> [Stored items]
# # # #
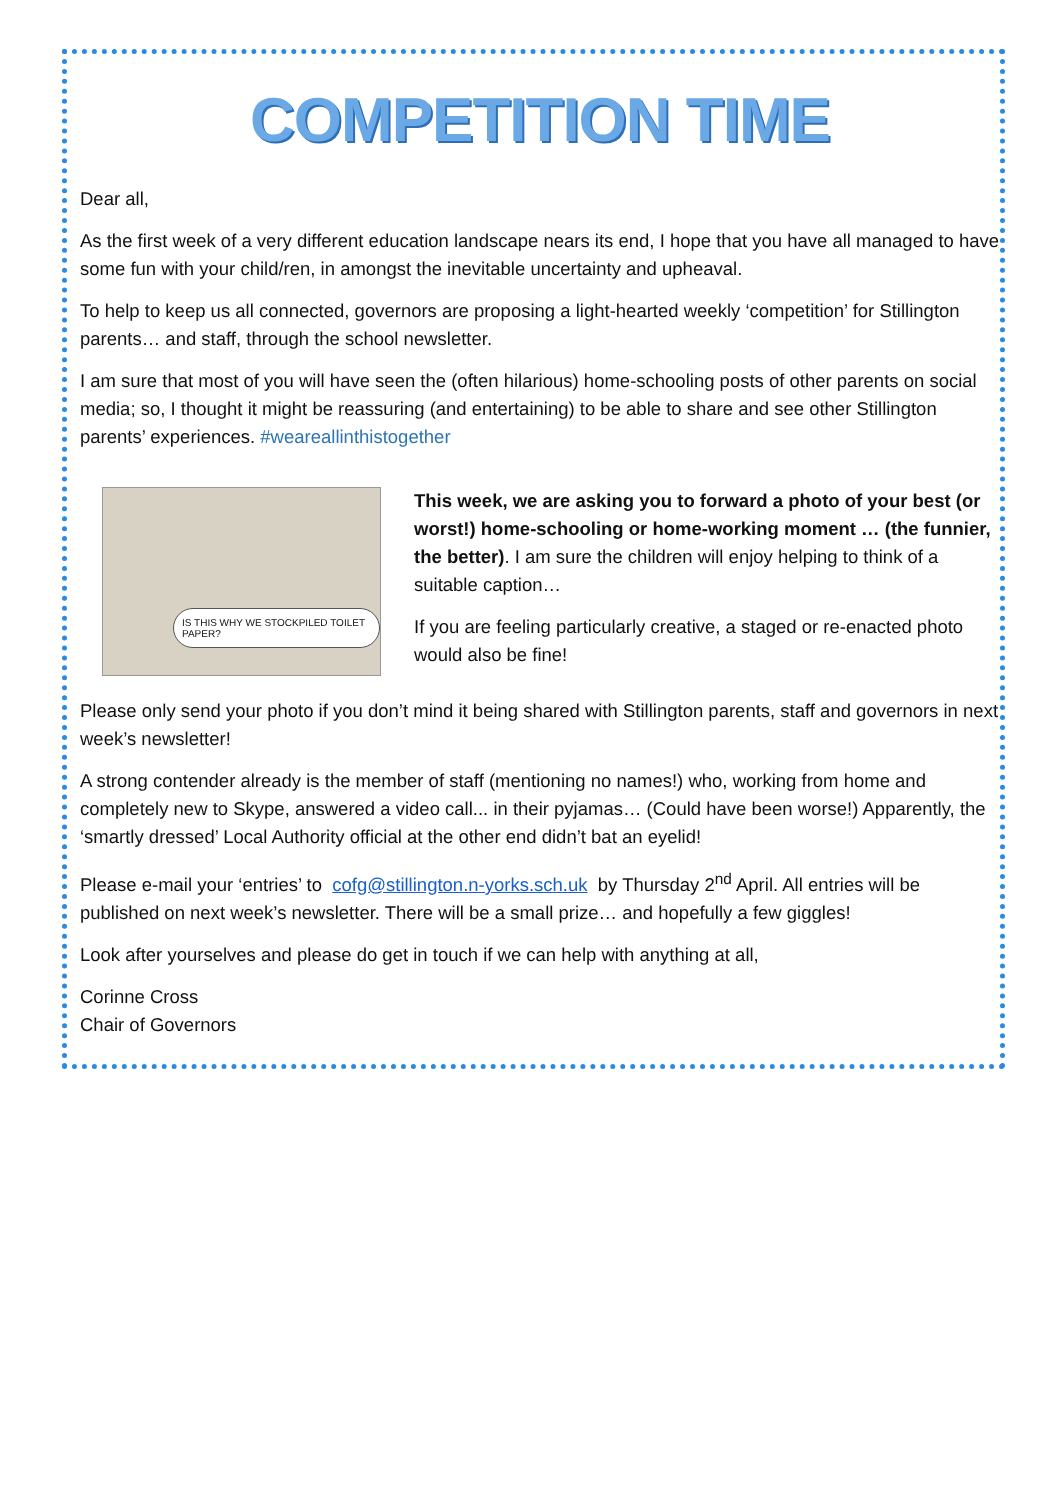COMPETITION TIME
Dear all,
As the first week of a very different education landscape nears its end, I hope that you have all managed to have some fun with your child/ren, in amongst the inevitable uncertainty and upheaval.
To help to keep us all connected, governors are proposing a light-hearted weekly ‘competition’ for Stillington parents… and staff, through the school newsletter.
I am sure that most of you will have seen the (often hilarious) home-schooling posts of other parents on social media; so, I thought it might be reassuring (and entertaining) to be able to share and see other Stillington parents’ experiences. #weareallinthistogether
IS THIS WHY WE STOCKPILED TOILET PAPER?
This week, we are asking you to forward a photo of your best (or worst!) home-schooling or home-working moment … (the funnier, the better). I am sure the children will enjoy helping to think of a suitable caption…
If you are feeling particularly creative, a staged or re-enacted photo would also be fine!
Please only send your photo if you don’t mind it being shared with Stillington parents, staff and governors in next week’s newsletter!
A strong contender already is the member of staff (mentioning no names!) who, working from home and completely new to Skype, answered a video call... in their pyjamas… (Could have been worse!) Apparently, the ‘smartly dressed’ Local Authority official at the other end didn’t bat an eyelid!
Please e-mail your ‘entries’ to cofg@stillington.n-yorks.sch.uk by Thursday 2<sup>nd</sup> April. All entries will be published on next week’s newsletter. There will be a small prize… and hopefully a few giggles!
Look after yourselves and please do get in touch if we can help with anything at all,
Corinne Cross
Chair of Governors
# # # #
> [Exercise prompt] Once the pictures are set aside, the remaining data must be transcribed exactly.

> [Response area]
COMPETITION TIME
Dear all,
As the first week of a very different education landscape nears its end, I hope that you have all managed to have some fun with your child/ren, in amongst the inevitable uncertainty and upheaval.
To help to keep us all connected, governors are proposing a light-hearted weekly ‘competition’ for Stillington parents… and staff, through the school newsletter.
I am sure that most of you will have seen the (often hilarious) home-schooling posts of other parents on social media; so, I thought it might be reassuring (and entertaining) to be able to share and see other Stillington parents’ experiences. #weareallinthistogether
IS THIS WHY WE STOCKPILED TOILET PAPER?
This week, we are asking you to forward a photo of your best (or worst!) home-schooling or home-working moment … (the funnier, the better). I am sure the children will enjoy helping to think of a suitable caption…
If you are feeling particularly creative, a staged or re-enacted photo would also be fine!
Please only send your photo if you don’t mind it being shared with Stillington parents, staff and governors in next week’s newsletter!
A strong contender already is the member of staff (mentioning no names!) who, working from home and completely new to Skype, answered a video call... in their pyjamas… (Could have been worse!) Apparently, the ‘smartly dressed’ Local Authority official at the other end didn’t bat an eyelid!
Please e-mail your ‘entries’ to cofg@stillington.n-yorks.sch.uk by Thursday 2<sup>nd</sup> April. All entries will be published on next week’s newsletter. There will be a small prize… and hopefully a few giggles!
Look after yourselves and please do get in touch if we can help with anything at all,
Corinne Cross
Chair of Governors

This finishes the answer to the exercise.